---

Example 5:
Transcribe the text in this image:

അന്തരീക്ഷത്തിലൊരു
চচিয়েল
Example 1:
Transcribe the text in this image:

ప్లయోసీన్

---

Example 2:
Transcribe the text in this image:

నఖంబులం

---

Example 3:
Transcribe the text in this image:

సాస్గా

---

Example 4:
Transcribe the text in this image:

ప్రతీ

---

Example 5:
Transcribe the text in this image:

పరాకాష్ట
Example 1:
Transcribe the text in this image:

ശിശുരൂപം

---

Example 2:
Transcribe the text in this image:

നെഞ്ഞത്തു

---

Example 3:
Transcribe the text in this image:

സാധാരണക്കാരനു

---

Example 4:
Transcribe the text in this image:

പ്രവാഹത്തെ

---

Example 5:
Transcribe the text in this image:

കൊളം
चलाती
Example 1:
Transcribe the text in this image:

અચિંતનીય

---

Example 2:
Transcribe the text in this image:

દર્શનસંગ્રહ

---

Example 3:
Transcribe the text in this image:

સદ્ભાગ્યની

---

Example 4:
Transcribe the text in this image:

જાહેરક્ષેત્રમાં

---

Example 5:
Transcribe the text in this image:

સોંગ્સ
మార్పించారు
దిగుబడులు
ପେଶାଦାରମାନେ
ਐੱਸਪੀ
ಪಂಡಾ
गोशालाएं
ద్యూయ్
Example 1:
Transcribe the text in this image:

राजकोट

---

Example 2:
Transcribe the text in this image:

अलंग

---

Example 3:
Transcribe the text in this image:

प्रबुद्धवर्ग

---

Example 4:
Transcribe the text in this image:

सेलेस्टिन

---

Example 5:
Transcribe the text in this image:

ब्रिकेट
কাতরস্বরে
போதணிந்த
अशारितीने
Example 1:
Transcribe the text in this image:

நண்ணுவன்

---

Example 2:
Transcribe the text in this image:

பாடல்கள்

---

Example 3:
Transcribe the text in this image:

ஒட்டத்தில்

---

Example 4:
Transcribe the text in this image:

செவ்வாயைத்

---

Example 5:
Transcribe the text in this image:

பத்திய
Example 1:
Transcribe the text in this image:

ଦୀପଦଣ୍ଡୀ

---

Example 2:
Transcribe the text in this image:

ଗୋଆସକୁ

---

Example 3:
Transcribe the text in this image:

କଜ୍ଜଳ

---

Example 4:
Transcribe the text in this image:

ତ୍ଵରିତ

TO DO: Every line of the listing, first to last, should be retyped exactly.

ANSWER SECTION:
---

Example 5:
Transcribe the text in this image:

അന്തരീക്ഷത്തിലൊരു
চচিয়েল
Example 1:
Transcribe the text in this image:

ప్లయోసీన్

---

Example 2:
Transcribe the text in this image:

నఖంబులం

---

Example 3:
Transcribe the text in this image:

సాస్గా

---

Example 4:
Transcribe the text in this image:

ప్రతీ

---

Example 5:
Transcribe the text in this image:

పరాకాష్ట
Example 1:
Transcribe the text in this image:

ശിശുരൂപം

---

Example 2:
Transcribe the text in this image:

നെഞ്ഞത്തു

---

Example 3:
Transcribe the text in this image:

സാധാരണക്കാരനു

---

Example 4:
Transcribe the text in this image:

പ്രവാഹത്തെ

---

Example 5:
Transcribe the text in this image:

കൊളം
चलाती
Example 1:
Transcribe the text in this image:

અચિંતનીય

---

Example 2:
Transcribe the text in this image:

દર્શનસંગ્રહ

---

Example 3:
Transcribe the text in this image:

સદ્ભાગ્યની

---

Example 4:
Transcribe the text in this image:

જાહેરક્ષેત્રમાં

---

Example 5:
Transcribe the text in this image:

સોંગ્સ
మార్పించారు
దిగుబడులు
ପେଶାଦାରମାନେ
ਐੱਸਪੀ
ಪಂಡಾ
गोशालाएं
ద్యూయ్
Example 1:
Transcribe the text in this image:

राजकोट

---

Example 2:
Transcribe the text in this image:

अलंग

---

Example 3:
Transcribe the text in this image:

प्रबुद्धवर्ग

---

Example 4:
Transcribe the text in this image:

सेलेस्टिन

---

Example 5:
Transcribe the text in this image:

ब्रिकेट
কাতরস্বরে
போதணிந்த
अशारितीने
Example 1:
Transcribe the text in this image:

நண்ணுவன்

---

Example 2:
Transcribe the text in this image:

பாடல்கள்

---

Example 3:
Transcribe the text in this image:

ஒட்டத்தில்

---

Example 4:
Transcribe the text in this image:

செவ்வாயைத்

---

Example 5:
Transcribe the text in this image:

பத்திய
Example 1:
Transcribe the text in this image:

ଦୀପଦଣ୍ଡୀ

---

Example 2:
Transcribe the text in this image:

ଗୋଆସକୁ

---

Example 3:
Transcribe the text in this image:

କଜ୍ଜଳ

---

Example 4:
Transcribe the text in this image:

ତ୍ଵରିତ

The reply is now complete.